Wat zegt professor Mulder?

Op LinkedIn waren op 1 december 2017 enkele bijdragen geplaatst over de opmerking van de staatsecretaris Blokhuis dat hij ervan uitging dat voor het alsnog doorsturen van ROM-data ordentelijk toestemming was gegeven door de patiënten. In de discussie over deze uitspraak deed ook professor Mulder mee. Hij zei letterlijk:

“We weten allemaal dat geven van informed consent bij het evalueren van zorg (oa ROM) niet gaat werken. Anoniem verwerking aan de achterkant is voldoende om de privacy te bewaken en de gegevens te kunnen gebruiken om van te leren.”

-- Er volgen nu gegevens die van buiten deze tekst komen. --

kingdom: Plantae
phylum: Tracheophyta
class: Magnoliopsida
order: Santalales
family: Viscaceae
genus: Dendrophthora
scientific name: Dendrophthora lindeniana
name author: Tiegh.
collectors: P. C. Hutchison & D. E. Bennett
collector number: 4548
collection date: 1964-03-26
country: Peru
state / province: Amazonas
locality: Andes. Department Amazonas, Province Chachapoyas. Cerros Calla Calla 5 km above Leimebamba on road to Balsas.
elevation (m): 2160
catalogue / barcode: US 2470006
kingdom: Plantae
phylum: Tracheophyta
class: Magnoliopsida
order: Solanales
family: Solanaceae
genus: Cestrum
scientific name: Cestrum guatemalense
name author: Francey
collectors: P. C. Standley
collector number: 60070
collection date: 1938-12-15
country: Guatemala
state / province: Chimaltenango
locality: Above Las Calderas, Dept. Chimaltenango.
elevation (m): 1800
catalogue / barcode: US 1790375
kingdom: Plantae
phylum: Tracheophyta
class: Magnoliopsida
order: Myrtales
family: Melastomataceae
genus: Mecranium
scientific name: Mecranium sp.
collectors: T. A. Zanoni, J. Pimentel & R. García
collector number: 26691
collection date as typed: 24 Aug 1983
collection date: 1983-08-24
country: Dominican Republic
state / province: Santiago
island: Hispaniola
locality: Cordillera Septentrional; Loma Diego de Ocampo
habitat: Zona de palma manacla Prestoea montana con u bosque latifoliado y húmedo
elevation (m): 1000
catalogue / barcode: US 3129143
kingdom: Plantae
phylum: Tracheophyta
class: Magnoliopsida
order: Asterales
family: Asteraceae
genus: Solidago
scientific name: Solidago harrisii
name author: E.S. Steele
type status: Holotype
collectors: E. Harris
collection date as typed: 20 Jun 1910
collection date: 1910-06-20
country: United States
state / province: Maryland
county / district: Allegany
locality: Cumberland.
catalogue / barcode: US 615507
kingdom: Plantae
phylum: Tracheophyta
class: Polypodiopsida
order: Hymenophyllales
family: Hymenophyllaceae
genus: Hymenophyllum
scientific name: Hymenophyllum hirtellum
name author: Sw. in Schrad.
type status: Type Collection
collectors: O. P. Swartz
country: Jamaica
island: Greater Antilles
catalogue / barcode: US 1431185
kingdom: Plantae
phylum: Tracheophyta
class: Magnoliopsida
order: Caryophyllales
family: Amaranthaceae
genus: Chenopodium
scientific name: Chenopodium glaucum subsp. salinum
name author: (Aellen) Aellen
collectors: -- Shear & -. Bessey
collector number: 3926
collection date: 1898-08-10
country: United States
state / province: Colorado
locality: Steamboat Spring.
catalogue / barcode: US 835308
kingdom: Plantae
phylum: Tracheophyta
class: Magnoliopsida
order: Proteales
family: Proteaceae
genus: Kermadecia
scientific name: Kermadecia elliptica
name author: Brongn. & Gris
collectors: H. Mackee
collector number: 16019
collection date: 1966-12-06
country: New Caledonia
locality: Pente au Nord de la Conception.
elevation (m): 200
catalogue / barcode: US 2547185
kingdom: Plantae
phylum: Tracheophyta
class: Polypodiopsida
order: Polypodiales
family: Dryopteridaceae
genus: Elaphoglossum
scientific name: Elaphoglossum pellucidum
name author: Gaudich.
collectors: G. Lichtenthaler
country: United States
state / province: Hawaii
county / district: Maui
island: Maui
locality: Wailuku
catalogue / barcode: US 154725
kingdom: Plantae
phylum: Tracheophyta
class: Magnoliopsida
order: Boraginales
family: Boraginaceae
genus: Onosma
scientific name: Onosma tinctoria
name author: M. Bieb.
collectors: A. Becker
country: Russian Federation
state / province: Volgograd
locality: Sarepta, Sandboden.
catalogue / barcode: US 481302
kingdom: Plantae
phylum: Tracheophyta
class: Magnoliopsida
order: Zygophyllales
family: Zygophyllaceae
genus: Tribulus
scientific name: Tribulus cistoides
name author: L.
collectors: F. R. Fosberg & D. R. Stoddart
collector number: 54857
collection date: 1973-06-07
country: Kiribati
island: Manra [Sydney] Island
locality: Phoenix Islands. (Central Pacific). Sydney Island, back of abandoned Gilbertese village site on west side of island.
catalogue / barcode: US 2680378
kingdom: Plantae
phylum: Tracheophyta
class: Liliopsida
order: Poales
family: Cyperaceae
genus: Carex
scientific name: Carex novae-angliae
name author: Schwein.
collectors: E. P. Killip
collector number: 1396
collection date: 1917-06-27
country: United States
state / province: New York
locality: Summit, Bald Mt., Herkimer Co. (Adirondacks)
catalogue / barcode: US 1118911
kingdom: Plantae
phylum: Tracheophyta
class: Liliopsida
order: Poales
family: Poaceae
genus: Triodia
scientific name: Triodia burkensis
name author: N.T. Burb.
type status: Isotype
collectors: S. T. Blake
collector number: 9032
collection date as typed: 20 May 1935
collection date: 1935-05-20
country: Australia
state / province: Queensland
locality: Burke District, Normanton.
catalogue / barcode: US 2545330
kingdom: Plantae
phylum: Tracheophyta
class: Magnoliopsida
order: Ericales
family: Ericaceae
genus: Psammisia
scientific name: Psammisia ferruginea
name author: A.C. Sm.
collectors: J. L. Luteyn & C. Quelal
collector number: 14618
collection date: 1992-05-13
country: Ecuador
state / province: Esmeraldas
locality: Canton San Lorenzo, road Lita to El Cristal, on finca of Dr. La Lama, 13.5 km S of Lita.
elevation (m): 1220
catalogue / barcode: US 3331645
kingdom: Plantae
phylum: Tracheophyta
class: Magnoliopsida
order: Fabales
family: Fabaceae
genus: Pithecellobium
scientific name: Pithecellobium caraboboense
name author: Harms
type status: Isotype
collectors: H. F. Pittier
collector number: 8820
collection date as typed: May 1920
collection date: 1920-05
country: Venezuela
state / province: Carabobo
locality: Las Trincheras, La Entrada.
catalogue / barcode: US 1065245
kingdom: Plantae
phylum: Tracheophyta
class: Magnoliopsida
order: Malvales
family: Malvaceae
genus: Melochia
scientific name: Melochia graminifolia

Laat dit even tot u doordringen. Wat hij daarmee bedoelt te zeggen is dat als er aan de patiënt na voorlichting over het doel toestemming wordt gevraagd, de meerderheid van de patiënten toestemming weigert en er dus geen data doorgestuurd kunnen worden. Bij zorgaanbieders die gericht toestemming vragen blijkt dat namelijk het geval te zijn. Omdat dus te verwachten is dat er weinig ROM-data bij SBG terecht komen indien toestemming gevraagd wordt, acht hij het blijkbaar wel toelaatbaar om ZONDER informed consent de ROM-data te verzamelen en dan daarna over te gaan op “anonieme” verwerking.

Anonieme verwerking?

Het probleem met de ROM-data is nu juist dat de data die aangeleverd worden gepseudonimiseerd zijn om het mogelijk te maken zorgdata in de loop der tijd te kunnen volgen. Zo wordt gebruik gemaakt van een koppelnummer (identificerende interne unieke code van een cliënt) en/of het zorgtrajectnummer en/of het DBC-behandeltrajectnummer. De hele opzet is om data longitudinaal te kunnen volgen, waardoor anonieme verwerking uitgesloten is. Pseudonimisering is trouwens ook geen synoniem voor anonimisering.

Doel belangrijker dan rechten

Uit de woorden van de hoogleraar Mulder is af te leiden dat hij het doel van de data-verzameling en verzekeraars-/onderzoeksbelangen laat prevaleren boven de rechten en belangen van de patiënt. Als behandelaar zou hij in de eerste plaats het belang van de patiënt voorop dienen te stellen.